35 歳の男性。咽頭痛と発熱を主訴に来院した。 3 日前から咽頭痛と 38 ℃台の発熱があった。徐々に痛みが増悪し、今朝から口が開けにくくなり飲み込みにくくなったため救急外来を受診した。意識は清明。体温 38.5 ℃。脈拍 92/分、整。血圧 124/80 mmHg。SpO₂ 98 %(room air)。頸部に喘鳴を聴取しない。咽頭の写真を別に示す。
診断はどれか。
a. 中咽頭癌
b. 扁桃肥大症
c. 急性喉頭蓋炎
d. 扁桃周囲膿瘍
e. 伝染性単核球症
a. 中咽頭癌
b. 扁桃肥大症
c. 急性喉頭蓋炎
d. 扁桃周囲膿瘍
e. 伝染性単核球症
この患者の症状は、咽頭痛、発熱、口が開けにくい(開口障害)、および飲み込みにくい(嚥下困難)というものであり、これらの症状から最も考えられる診断は **d. 扁桃周囲膿瘍** です。

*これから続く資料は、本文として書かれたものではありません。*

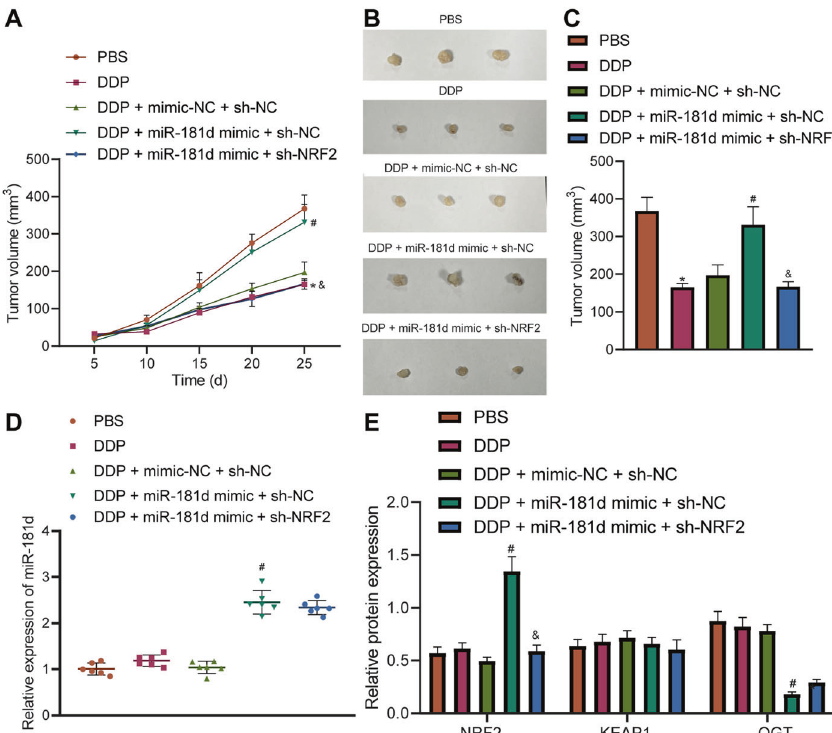
Fig. 7 miR-181d regulates the OGT/KEAP1/NRF2 axis to promote OC Resistance to DDP in vivo. A2780 cells stably transfected with mimic- NC + sh-NC, miR-181d mimic + sh-NC or miR-181d mimic + sh-NRF2 and untreated A2780 cells were xenografted subcutaneously into the DDP-treated nude mice. A Tumor volume of nude mice measured at 5, 10, 15, 25 days after cell injection. B Representative images showing xenografts in nude mice. C Quantitative analysis of panel B . D RT-qPCR detection of miR-181d expression in tumor tissues of nude mice normalized to U6. E Western blot assay of the expression and quantitative analysis of NRF2, KEAP1, and OGT proteins in nude mouse tumor tissues normalized to β -actin. * p < 0.05 versus nude mice treated with PBS. # p < 0.05 versus nude mice treated with DDP + mimic-NC + sh-NC. & p < 0.05 versus nude mice treated with DDP + miR-181d mimic + sh-NC. n = 6 for nude mice in each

**扁桃周囲膿瘍**は、急性扁桃炎が進行し、扁桃周囲の組織に膿が溜まった状態で、典型的な症状には以下のものが含まれます:
- 激しい咽頭痛
- 開口障害(顎を開けにくい)
- 嚥下困難
- 発熱
- 片側性の腫れ(場合によっては咽頭の非対称性が見られる)
喉頭蓋炎や伝染性単核球症なども考慮に入れられますが、急激な開口障害や局所的な症状が強いことから、扁桃周囲膿瘍が最も適切な診断です。
他の選択肢について:
- **a. 中咽頭癌**:咽頭痛や嚥下困難が見られることはありますが、癌では通常進行がゆっくりであり、急性の症状とは一致しません。
- **b. 扁桃肥大症**:扁桃肥大自体は慢性的な問題であり、急激な症状の発現は通常伴いません。
- **c. 急性喉頭蓋炎**:急性喉頭蓋炎は生命を脅かす緊急疾患で、喉頭蓋の腫れによる急激な呼吸困難が特徴です。喘鳴や呼吸困難が重要な症状ですが、この患者ではこれらの所見は見られません。
- **e. 伝染性単核球症**:発熱や咽頭痛、扁桃炎を伴うことはありますが、開口障害や急性の膿瘍形成は一般的ではありません。
したがって、最も適切な診断は **d. 扁桃周囲膿瘍** です。